Wpis z mikrobloga

@V0lc4n0: rzucisz jakiegoś linka? Nie rzuciło mi się nic w oczy. A jak to zrobili i jest to ich teren ... no cóż. Nic nie zrobisz. Pilota też nie dostaniesz chyba że sie dogadasz z jakimś mieszkańcem ale musiałby być na tyle techniczny żeby nagrać sobie sygnał (w sumie Ty też możesz ale sprzęt tani nie jest) i używać go zamiast pilota ;)
via Android
  • 0
@CoCieToMordo https://m.trojmiasto.pl/wiadomosci/Bedzie-mozna-ominac-szlaban-na-Hokejowej-n132890.html

Ogólnie sprawa tego rodzaju, że to teren dewelopera i wspólnota mogła sobie to postawić. Próbowałem też już kopiować pilota bo miałem dostęp do działającego ale szlaban jest zablokowany i nie mogłem zakodowac swojego. Przypuszczam, że piloty są wpisane w system aby właśnie nie było takich wałków jak chciałem zrobić
@CoCieToMordo: fakt, ekspertem prawa nie jestem. Trzeba by to potwierdzić.
Ale z tego co zazwyczaj można wyczytać... podrabiasz urządzenie, do którego funkcjonalności nie masz prawa - kradzież?, co więcej wchodzisz na teren, na którym nie masz prawa być = włamanie?

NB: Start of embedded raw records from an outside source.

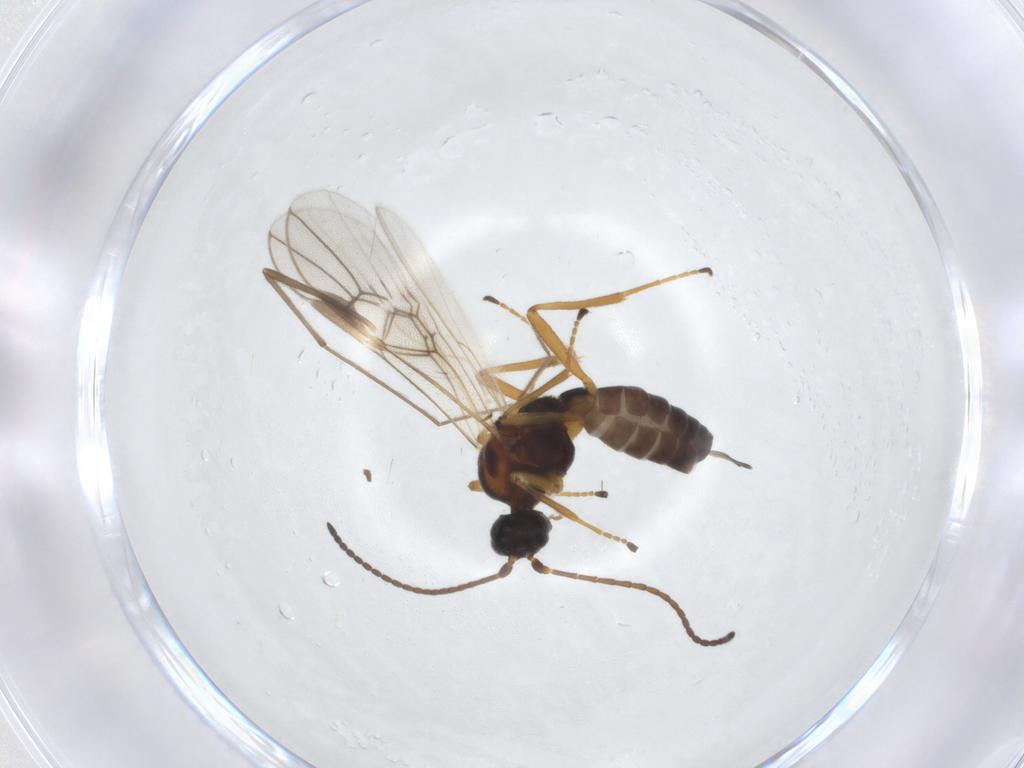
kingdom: Animalia
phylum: Arthropoda
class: Insecta
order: Hymenoptera
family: Braconidae
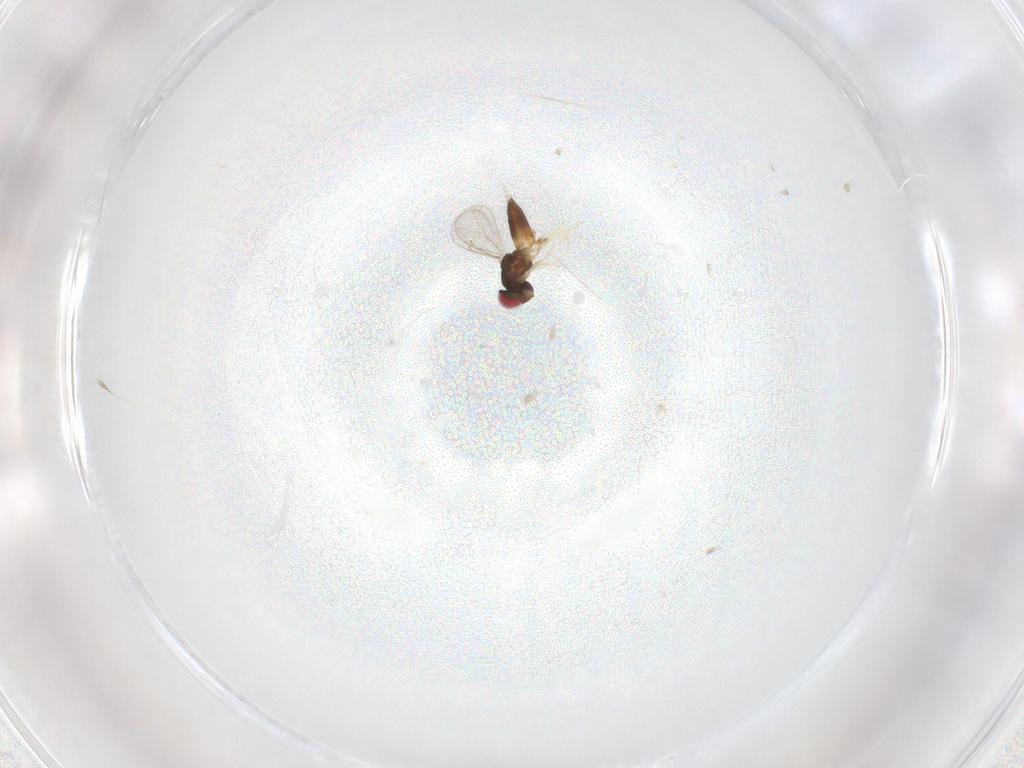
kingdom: Animalia
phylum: Arthropoda
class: Insecta
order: Hymenoptera
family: Eulophidae
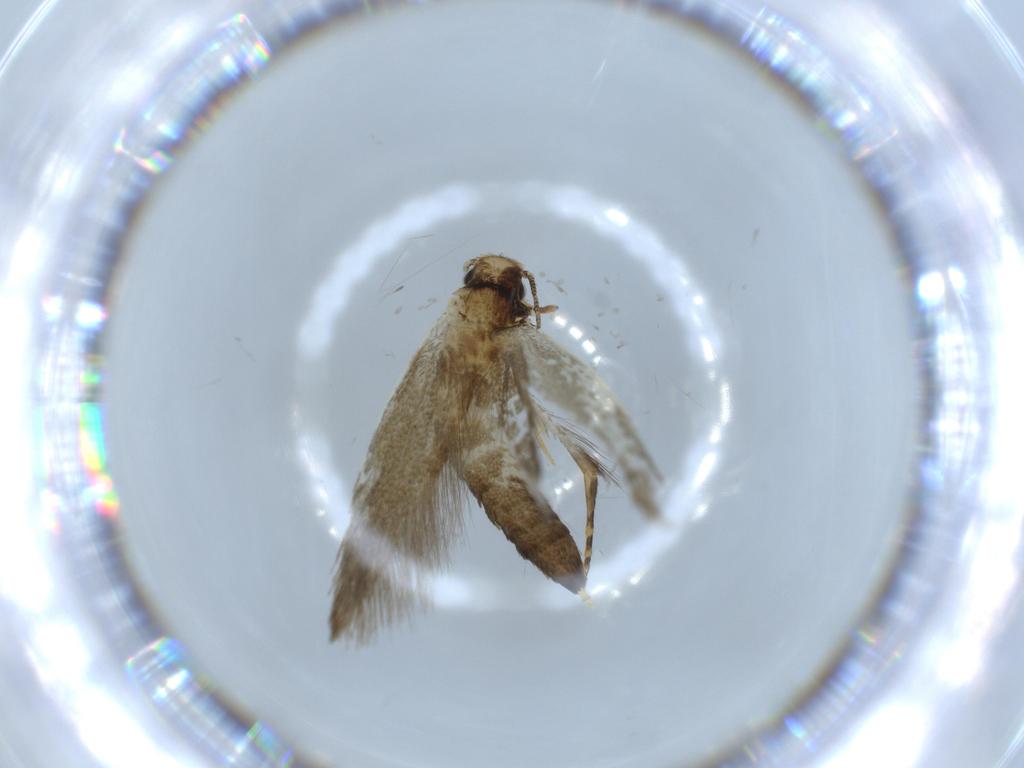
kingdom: Animalia
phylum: Arthropoda
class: Insecta
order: Lepidoptera
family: Tineidae
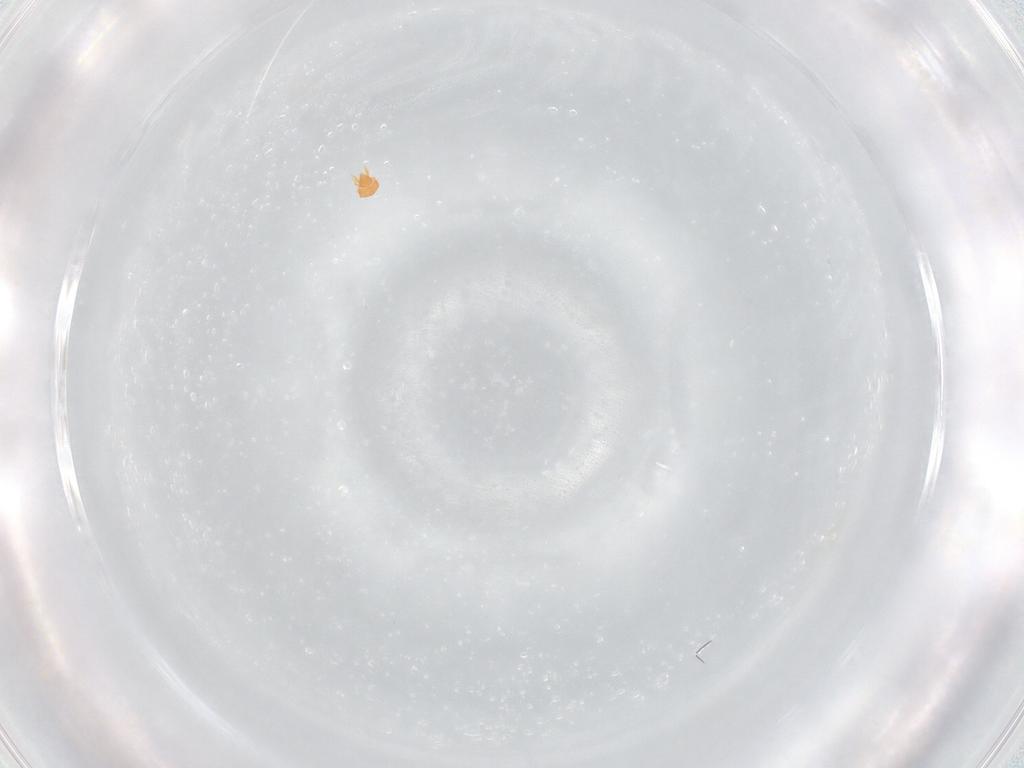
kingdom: Animalia
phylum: Arthropoda
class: Arachnida
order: Sarcoptiformes
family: Brachychthoniidae
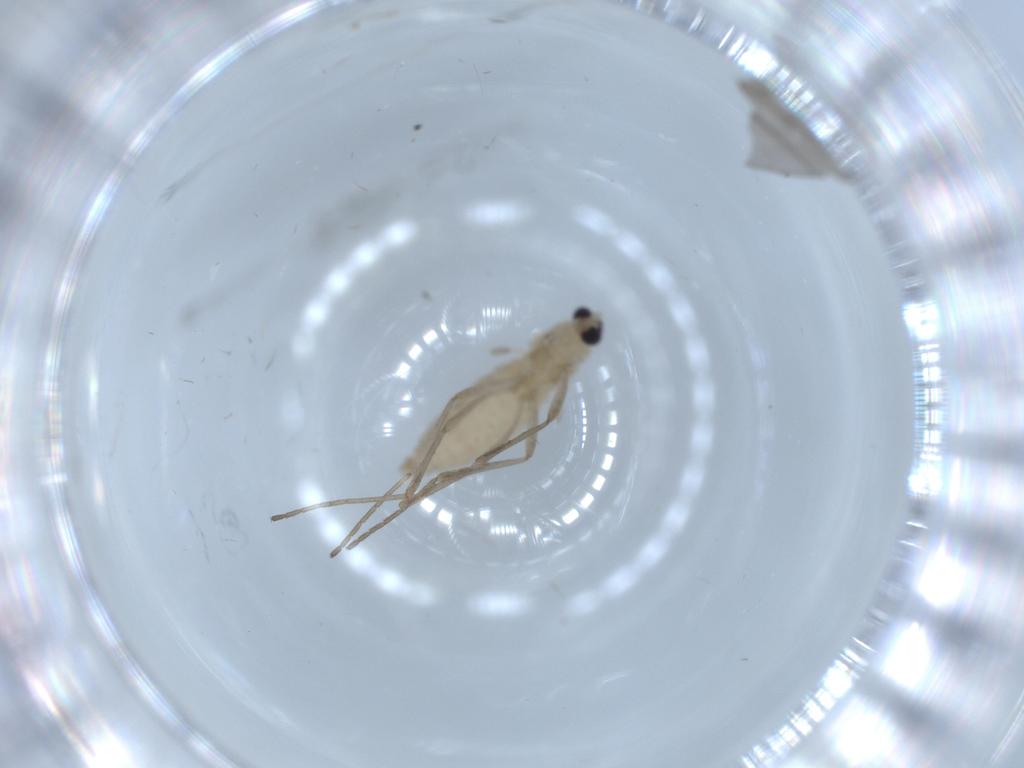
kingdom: Animalia
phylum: Arthropoda
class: Insecta
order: Diptera
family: Cecidomyiidae
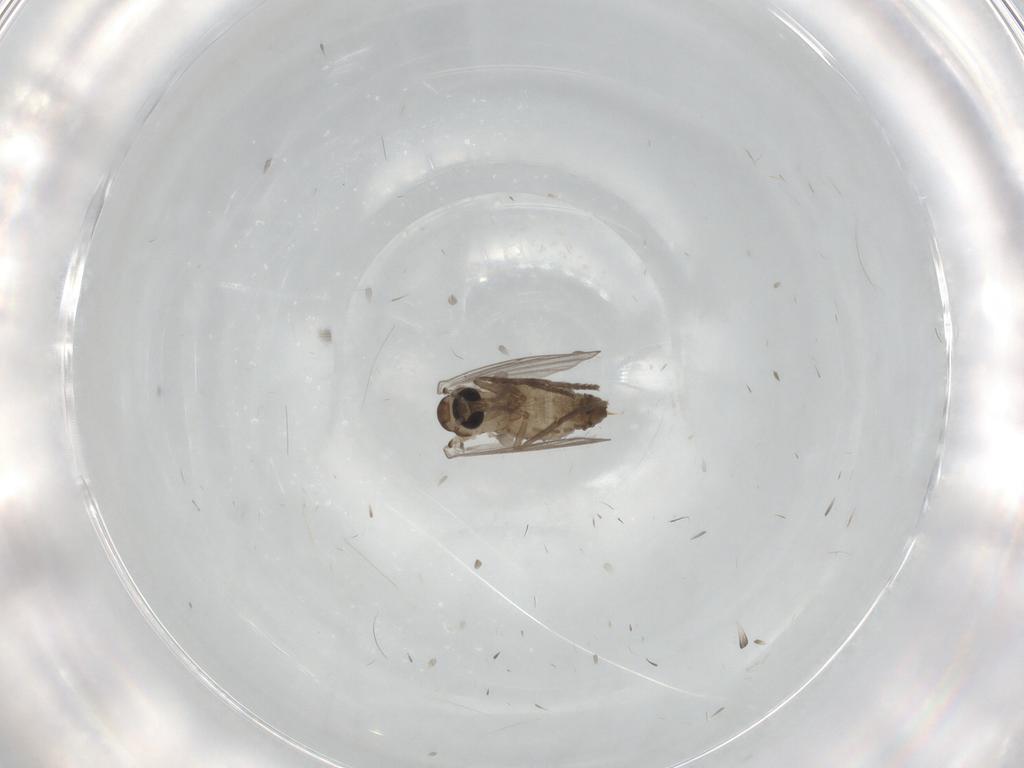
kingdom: Animalia
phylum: Arthropoda
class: Insecta
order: Diptera
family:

@saoae: nagrywam sobie sygnał :) nie podrabiam żadnego urządzenia. Wtargnięcie to maks co możesz dostać. Ale jest to traktowane jako miejsce publiczne bo poza szlabanem nie ma zadnego ograniczenia ani nie wiem np informacji na temat tego ze jest to teren prywatny i zakaz wstępu.
via Android
  • 1
@saoae Gościu, zapraszam do przestudiowania mapy Google z terenem ulicy Howejowej w Gdańsku. Gdybym chciał to do tego szlabanu jest dojazd drogami publicznymi z dwóch stron. Jednak przejazd przez niego znacznie skraca drogę dlatego jest on tako ważny. Nie wyobrażaj sobie, że chce wjechać na zamknięte osiedle. Masz coś do dodania jeszcze w tym temacie? Wiesz jak to obejść? Albo wiesz czy wspólnota wyda mi pilot jeżeli do niej nie należę? Jeżeli
@majorponury: zdradzisz mi skąd tak błędny wniosek wysnułeś? ;) Mieszkam w okolicy i jestem właścicielem terenu tam :) (nie, nie udział w jakiejś części współnej. Grunt na własność. I wiem co się w takiej syuacji robi żeby nikt Ci nie wchodził jeżeli sobie tego nie życzysz). PS. Mój sprzęt do nagrywania sygnałów kosztuje pewnie więcej niż twoja półroczna pensja Janusz ;)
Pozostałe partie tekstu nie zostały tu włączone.